- Born: Val Archer 1946 (age 79–80) Northampton, England
- Education: Manchester School of Art; Royal College of Art;
- Occupations: Oil painter, teacher
- Known for: Still life paintings
- Notable work: A Basket of Berries (1992), A Basket of Apples (1993), The Painter, the Cook and the Art of Cucina (2006)
- Awards: Anstruther Prize for painting (1970)

= Val Archer =

British oil painter and teacher

Val Archer (born 1946) is a British oil painter and teacher who is known for her meticulously composed still life paintings.

==Early life and education ==
Archer was born in Northampton where her father was an engineer and her mother was a bookbinder. Archer attended Saturday morning art classes taught by Henry Bird at the Northampton School for Art. She studied at the Manchester School of Art from 1964 until 1968 when she entered the Royal College of Art, RCA.

== Career ==
At the RCA Archer won the Anstruther Prize for painting in 1970 before graduating the following year. After graduating, Archer undertook several commercial commissions and also held a number of visiting lectureships throughout her career. Her teaching included courses at the Crawford School of Art in Cork and at Cardiff College of Art. She also spent time teaching at the art schools in Chelsea, at Goldsmiths' College, Sheffield and Wolverhampton. Archer's commercial work included a 1982 poster design for British Rail and designs for the BBC Good Food magazine in the early 1990s.

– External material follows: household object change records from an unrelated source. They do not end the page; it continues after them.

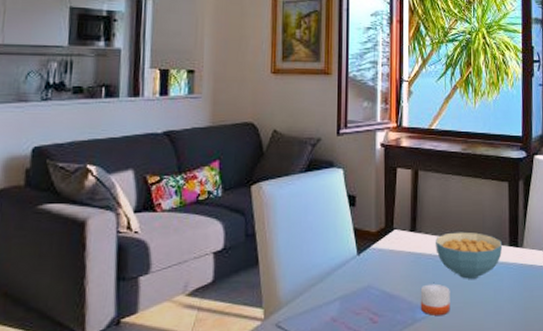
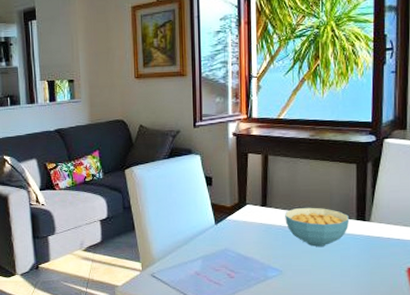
candle: present [420,282,450,316] -> none [271,248,299,275]

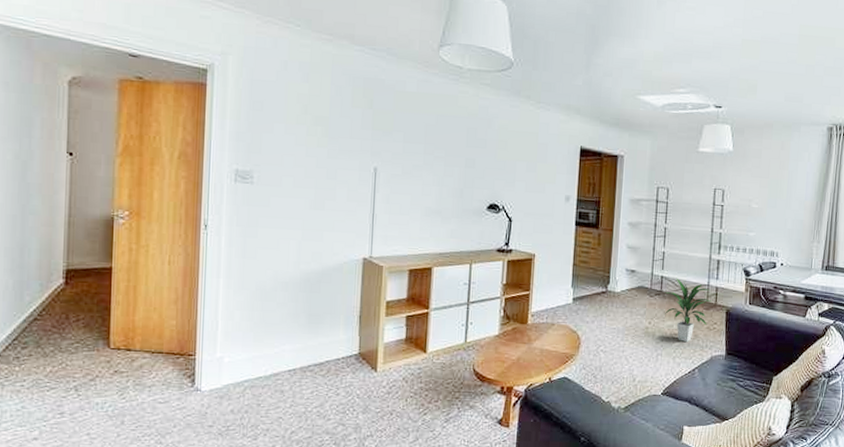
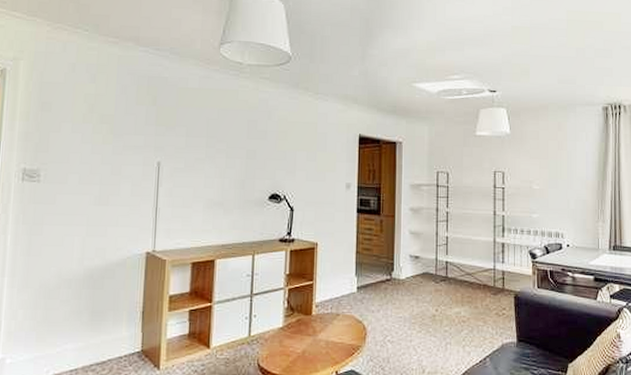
indoor plant: present [664,278,711,342] -> none [451,263,498,329]

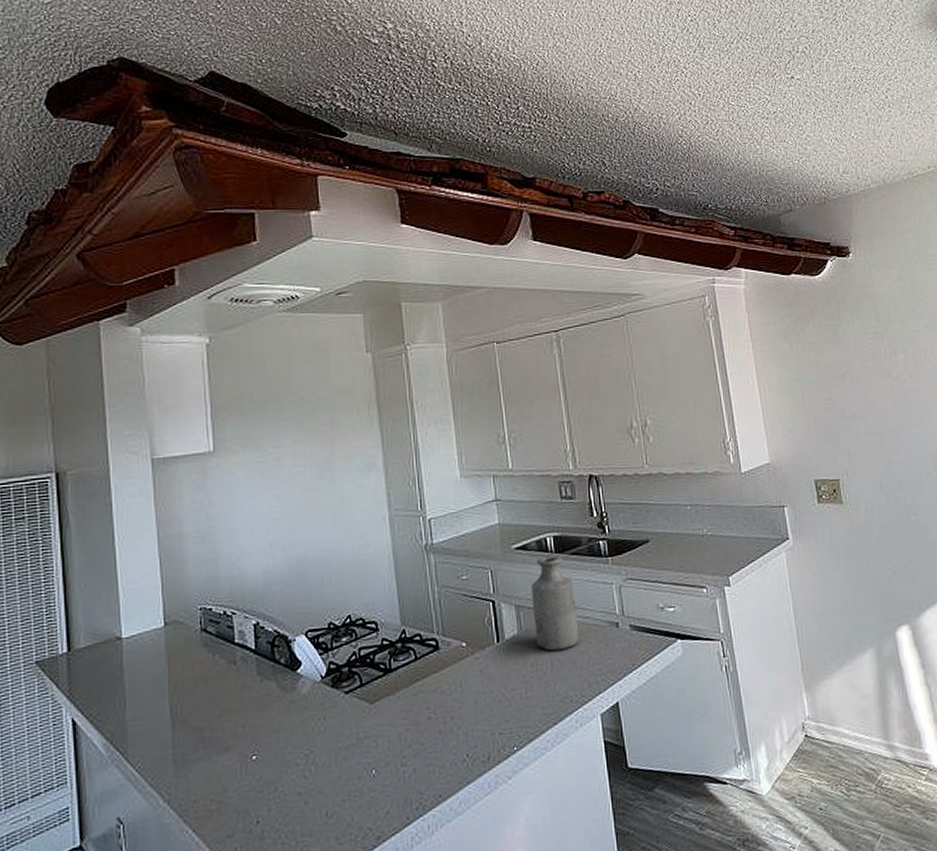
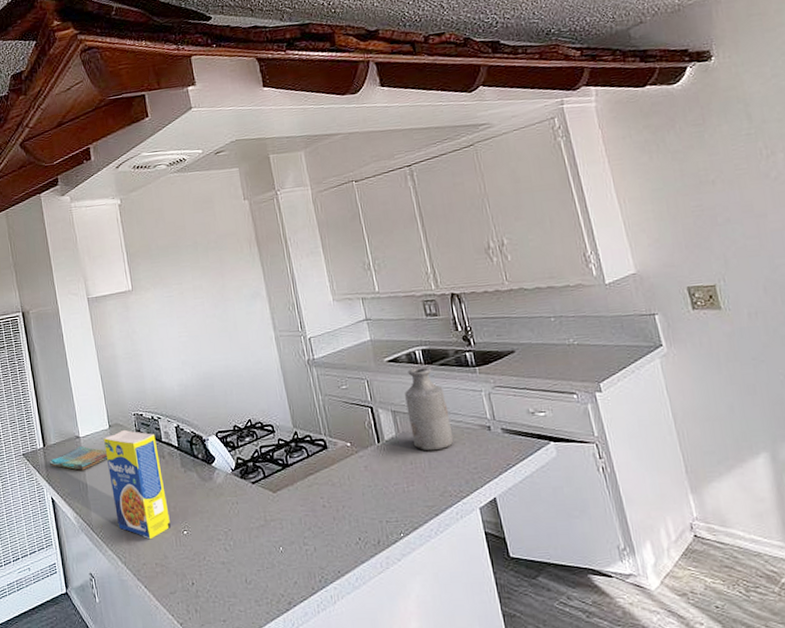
dish towel: none [73,650,159,682] -> present [49,446,108,470]
legume: none [156,628,235,769] -> present [104,429,171,540]

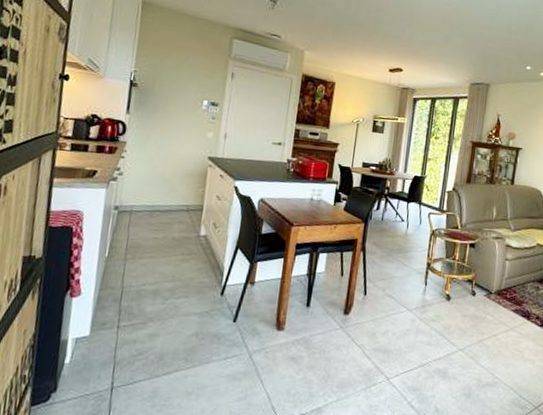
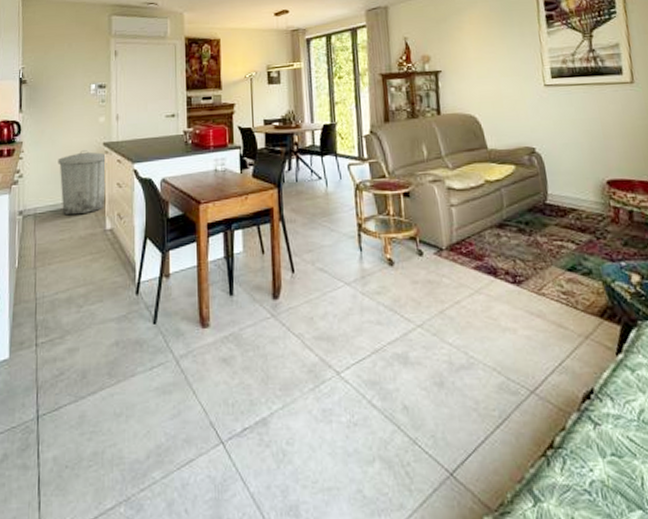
trash can: none [159,160,211,218] -> present [58,150,107,215]

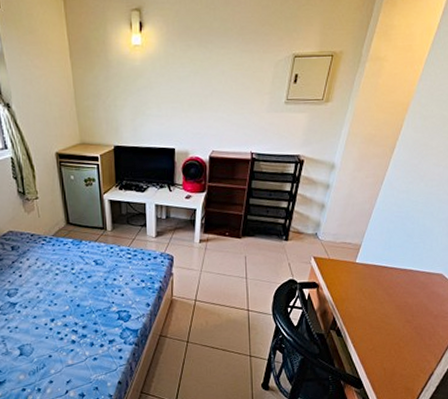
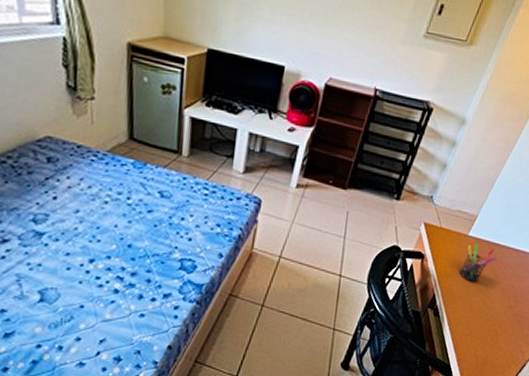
pen holder: none [353,269,386,303] -> present [459,244,497,282]

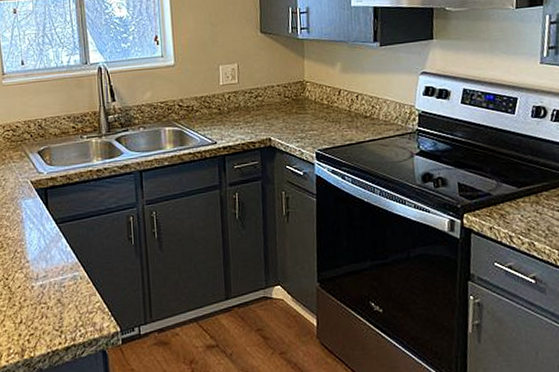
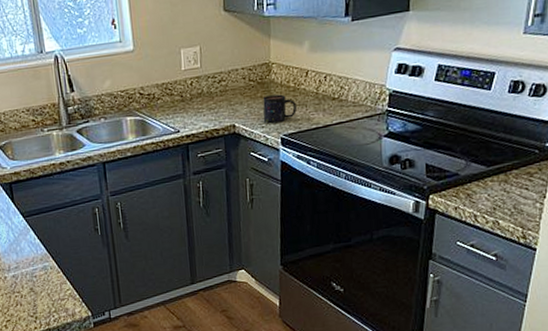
mug: none [297,111,330,139] -> present [263,94,297,124]

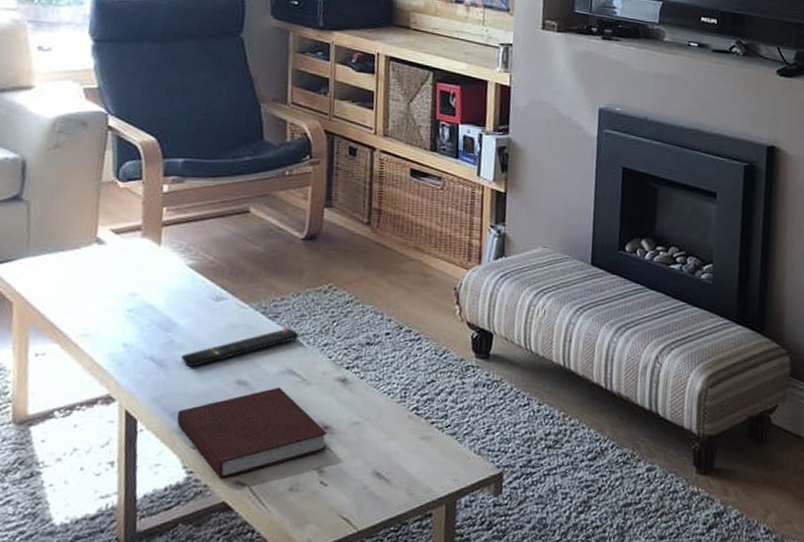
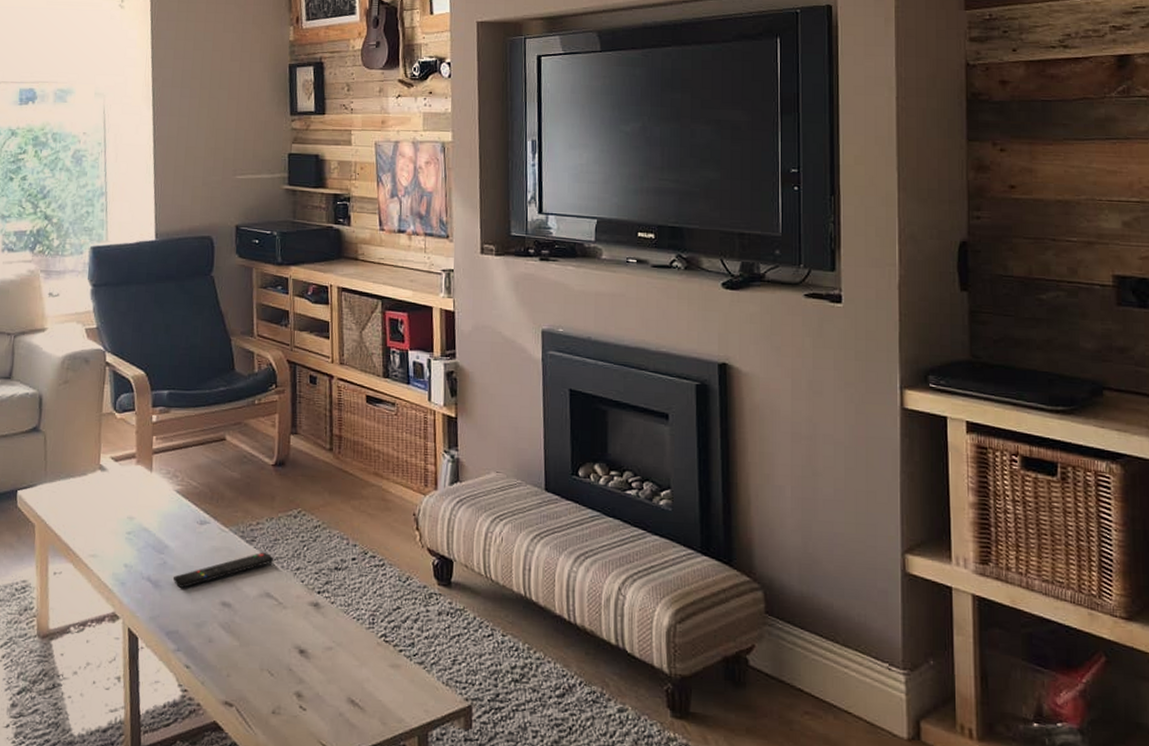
notebook: present [177,387,328,478] -> none [172,609,305,698]

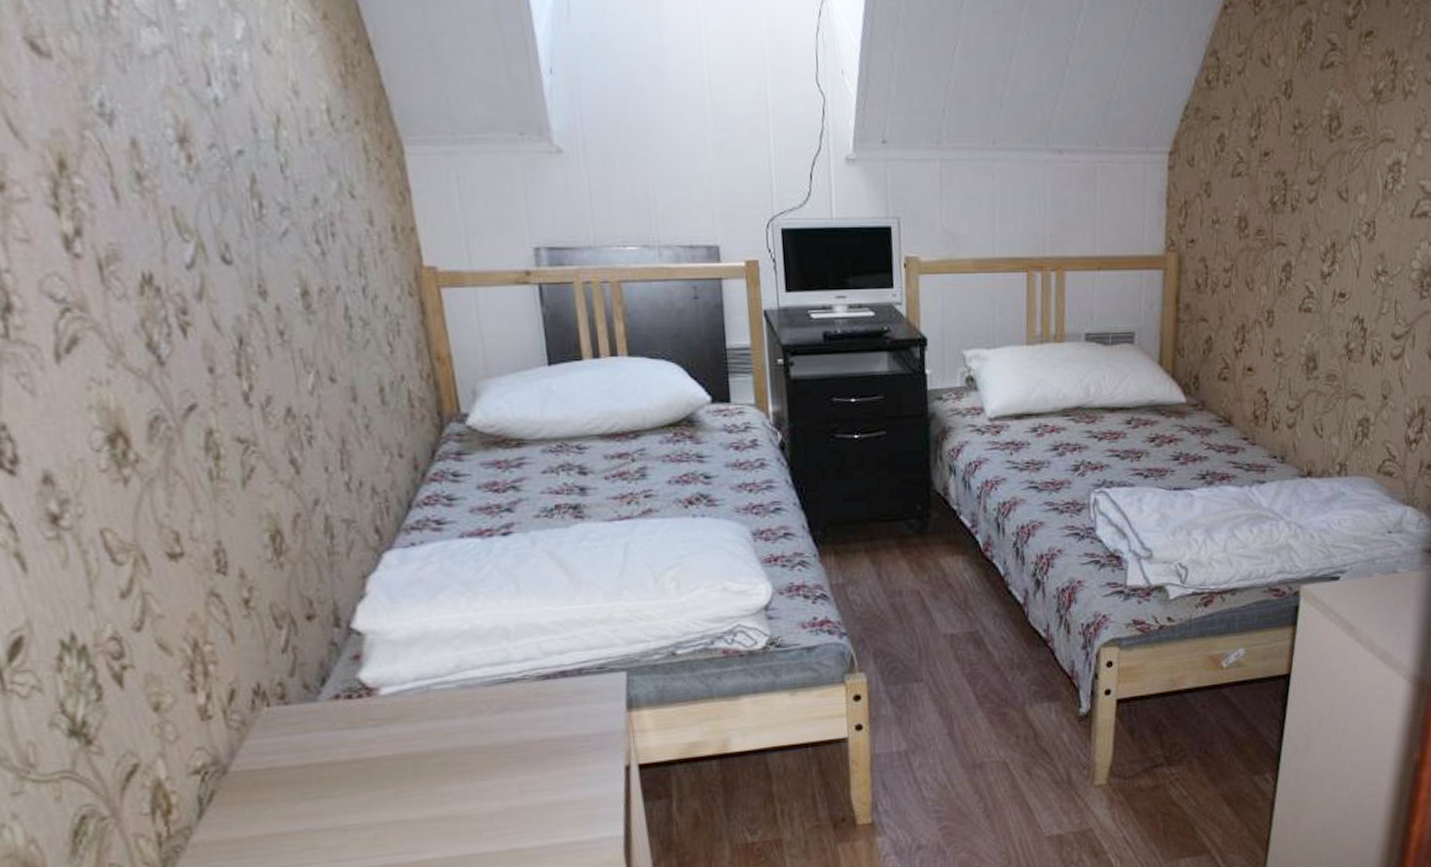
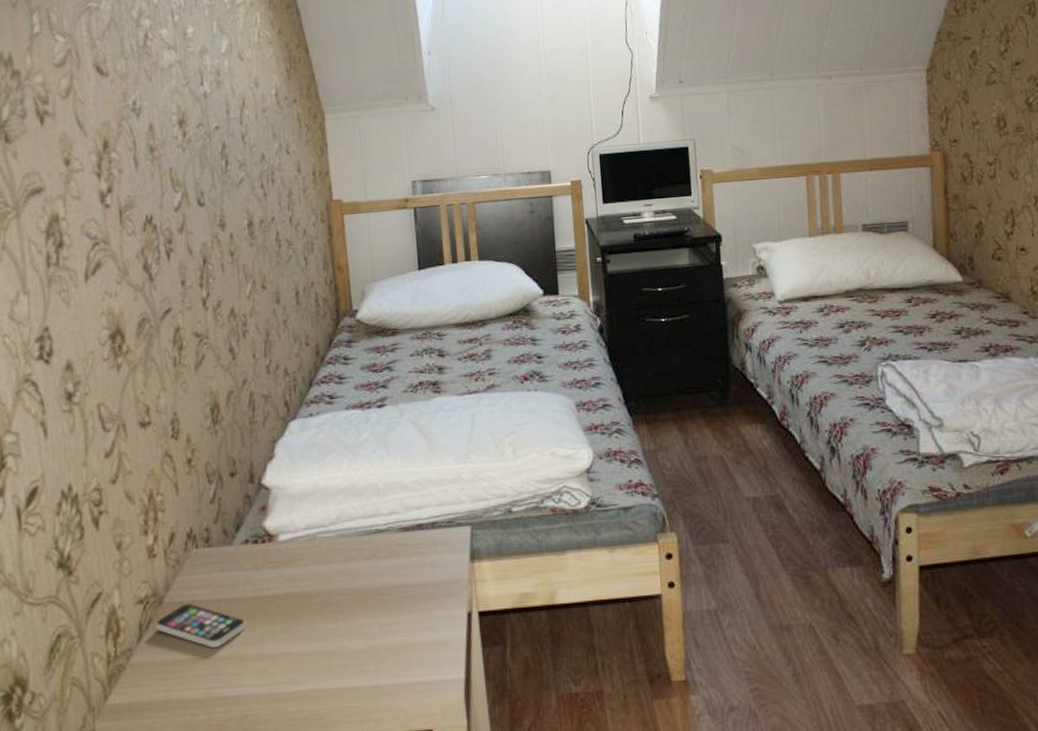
smartphone: none [221,771,345,821] -> present [156,603,246,649]

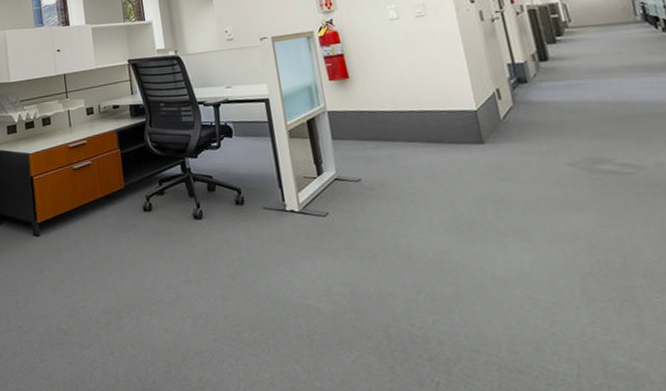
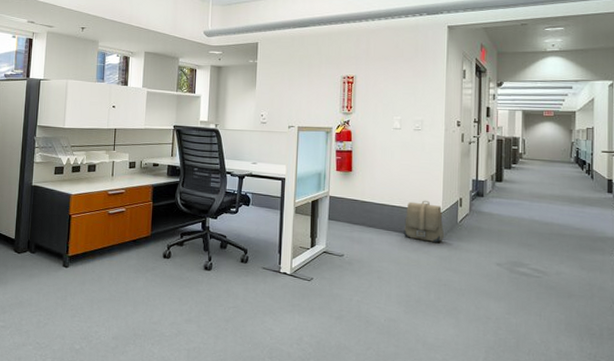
backpack: none [428,98,487,149] -> present [403,200,444,242]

In 1989 Archer had a solo exhibition of flower paintings at the Noortman Gallery in Maastricht. She also had an exhibition in Germany. Archer illustrated and published two books on fruit and flowers, A Basket of Berries in 1992 and A Basket of Apples the following year. Since 1998 Archer has been represented by the Chris Beetles Gallery in London. In 2006 Archer co-wrote an illustrated travel and food book about Italy called The Painter, the Cook and the Art of Cucina with Anna Del Conte.